95 scattered energy with a certain wavetype. Key (1967) found that P to Rayleigh wave scattering can play a major role in the later part of the P coda, and Hendrajaya (1981) has noticed the perturbation of the initial S phase by P wave polarised arrivals generated by topography at the earth's surface.

(ii) Interference of waves : as the source-receiver distance is shortened the time interval in which the phases are recorded decreases, consequently the occurrence of interfering phases (neglecting scattered energy) becomes more numerous. This is clearly reflected by the number of phases identified in the P coda section of the two events. Many more P waves are identified for the regional event Norl compared with the local event Arc2. The time relationship of the waves in the coda allows for interference of phases of different type, especially after the P coda.

(iii) Wavetype recorded : P and Rayleigh wave phases have simple waveforms, whereas the S wave which consists of different amounts of SV and SH energy is complex. Also above the critical angle the SV component is elliptical, consequently the S wave (containing SV and SH components) is 3-dimensional and can not be distinguished from noise or other 3- dimensional interference.

Since signal estimates vary strongly with frequency, the use of a wide frequency band would result in the frequency component at the peak amplitude for a given time window dominating the polarisation estimate. This indicates that if no frequency filtering was applied to the data many of the waves actually classified would not be identified. By filtering the data a wider range of signals can be analysed separately and this also allows for a reduction in the coda's complexity. Also as the phases have band-limited frequency spectra, their signal-to- noise ratios are improved by employing narrower frequency bands.

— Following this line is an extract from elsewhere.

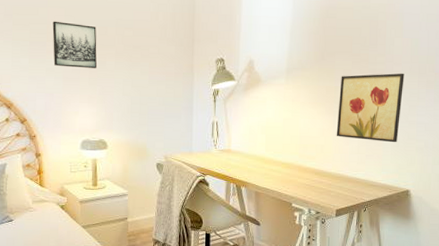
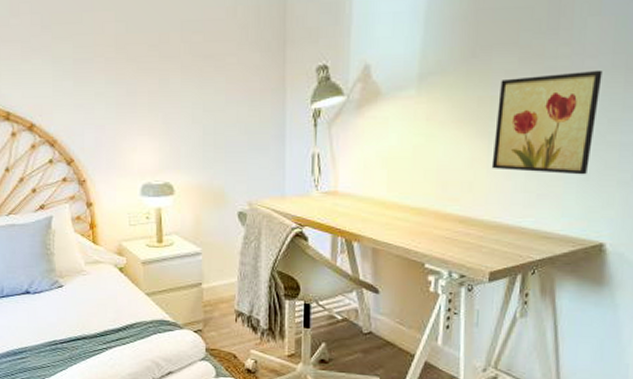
wall art: present [52,21,97,68] -> none [100,29,159,90]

The actual wavetype can not be obtained directly without knowledge of the signal's azimuth. The assumption that the signal is arriving in a direction which coincides with the source-receiver azimuth is not strictly true as was shown by the presence of off-azimuth energy which can correlate over several 3-component stations. By summing up the data from a 3-component array (see section 5.2) one may be able to obtain a clearer picture of the

crustal and upper mantle phases recorded in the coda, as the scattered energy will be reduced since it does not correlate over the stations.